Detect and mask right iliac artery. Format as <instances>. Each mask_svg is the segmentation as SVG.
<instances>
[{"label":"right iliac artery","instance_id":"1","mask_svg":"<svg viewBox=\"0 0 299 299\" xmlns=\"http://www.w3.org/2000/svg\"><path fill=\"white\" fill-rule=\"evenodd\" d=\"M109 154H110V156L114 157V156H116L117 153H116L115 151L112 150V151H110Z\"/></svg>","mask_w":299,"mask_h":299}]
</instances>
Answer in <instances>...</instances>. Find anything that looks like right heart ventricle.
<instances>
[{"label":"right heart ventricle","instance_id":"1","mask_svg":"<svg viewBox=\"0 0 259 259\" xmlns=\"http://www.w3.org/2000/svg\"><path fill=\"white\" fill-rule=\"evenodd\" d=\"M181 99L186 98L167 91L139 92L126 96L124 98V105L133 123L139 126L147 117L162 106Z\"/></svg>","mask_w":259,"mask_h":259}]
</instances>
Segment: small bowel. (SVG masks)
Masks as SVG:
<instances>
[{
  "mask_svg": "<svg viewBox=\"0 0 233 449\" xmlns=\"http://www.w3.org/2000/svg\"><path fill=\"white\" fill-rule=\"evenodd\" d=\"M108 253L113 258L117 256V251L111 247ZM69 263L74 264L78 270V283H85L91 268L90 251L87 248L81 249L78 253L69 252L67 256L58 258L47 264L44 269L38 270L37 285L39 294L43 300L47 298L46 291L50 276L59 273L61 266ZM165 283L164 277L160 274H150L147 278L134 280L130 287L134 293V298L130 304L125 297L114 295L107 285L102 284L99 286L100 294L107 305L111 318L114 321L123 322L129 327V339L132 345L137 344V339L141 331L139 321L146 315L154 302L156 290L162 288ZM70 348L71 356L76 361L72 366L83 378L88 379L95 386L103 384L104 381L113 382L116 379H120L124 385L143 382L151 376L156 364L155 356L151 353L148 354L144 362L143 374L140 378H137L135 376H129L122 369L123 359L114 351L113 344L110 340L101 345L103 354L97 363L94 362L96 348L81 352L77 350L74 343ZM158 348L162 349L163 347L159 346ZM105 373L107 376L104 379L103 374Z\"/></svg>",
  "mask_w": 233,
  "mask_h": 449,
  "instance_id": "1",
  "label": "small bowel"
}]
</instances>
+ + +
Task brief:
Please recast every line of the entries above as a Markdown table with two columns, Row for the row number and Line for the line itself, leaving out blank lines.

Answer below:
| Row | Line |
|---|---|
| 1 | Detect and mask right iliac artery. Format as <instances>. Each mask_svg is the segmentation as SVG. |
| 2 | <instances> |
| 3 | [{"label":"right iliac artery","instance_id":"1","mask_svg":"<svg viewBox=\"0 0 299 299\" xmlns=\"http://www.w3.org/2000/svg\"><path fill=\"white\" fill-rule=\"evenodd\" d=\"M109 154H110V156L114 157V156H116L117 153H116L115 151L112 150V151H110Z\"/></svg>","mask_w":299,"mask_h":299}] |
| 4 | </instances> |
| 5 | Answer in <instances>...</instances>. Find anything that looks like right heart ventricle. |
| 6 | <instances> |
| 7 | [{"label":"right heart ventricle","instance_id":"1","mask_svg":"<svg viewBox=\"0 0 259 259\" xmlns=\"http://www.w3.org/2000/svg\"><path fill=\"white\" fill-rule=\"evenodd\" d=\"M181 99L186 98L167 91L139 92L126 96L124 98V105L133 123L139 126L147 117L162 106Z\"/></svg>","mask_w":259,"mask_h":259}] |
| 8 | </instances> |
| 9 | Segment: small bowel. (SVG masks) |
| 10 | Masks as SVG: |
| 11 | <instances> |
| 12 | [{ |
| 13 |   "mask_svg": "<svg viewBox=\"0 0 233 449\" xmlns=\"http://www.w3.org/2000/svg\"><path fill=\"white\" fill-rule=\"evenodd\" d=\"M108 253L113 258L117 256V251L111 247ZM69 263L74 264L78 270V283H85L91 268L90 251L87 248L81 249L78 253L69 252L67 256L58 258L47 264L44 269L38 270L37 285L39 294L43 300L47 298L46 291L50 276L59 273L61 266ZM165 283L164 277L160 274H150L147 278L134 280L130 287L134 293V298L130 304L125 297L114 295L107 285L102 284L99 286L100 294L107 305L111 318L114 321L123 322L129 327V339L132 345L137 344V339L141 331L139 321L146 315L154 302L156 290L162 288ZM70 348L71 356L76 361L72 366L83 378L88 379L95 386L103 384L104 381L113 382L116 379H120L124 385L143 382L151 376L156 364L155 356L151 353L148 354L144 362L143 374L140 378H137L135 376H129L122 369L123 359L114 351L113 344L110 340L101 345L103 354L97 363L94 362L96 348L81 352L77 350L74 343ZM158 348L162 349L163 347L159 346ZM105 373L107 376L104 379L103 374Z\"/></svg>", |
| 14 |   "mask_w": 233, |
| 15 |   "mask_h": 449, |
| 16 |   "instance_id": "1", |
| 17 |   "label": "small bowel" |
| 18 | }] |
| 19 | </instances> |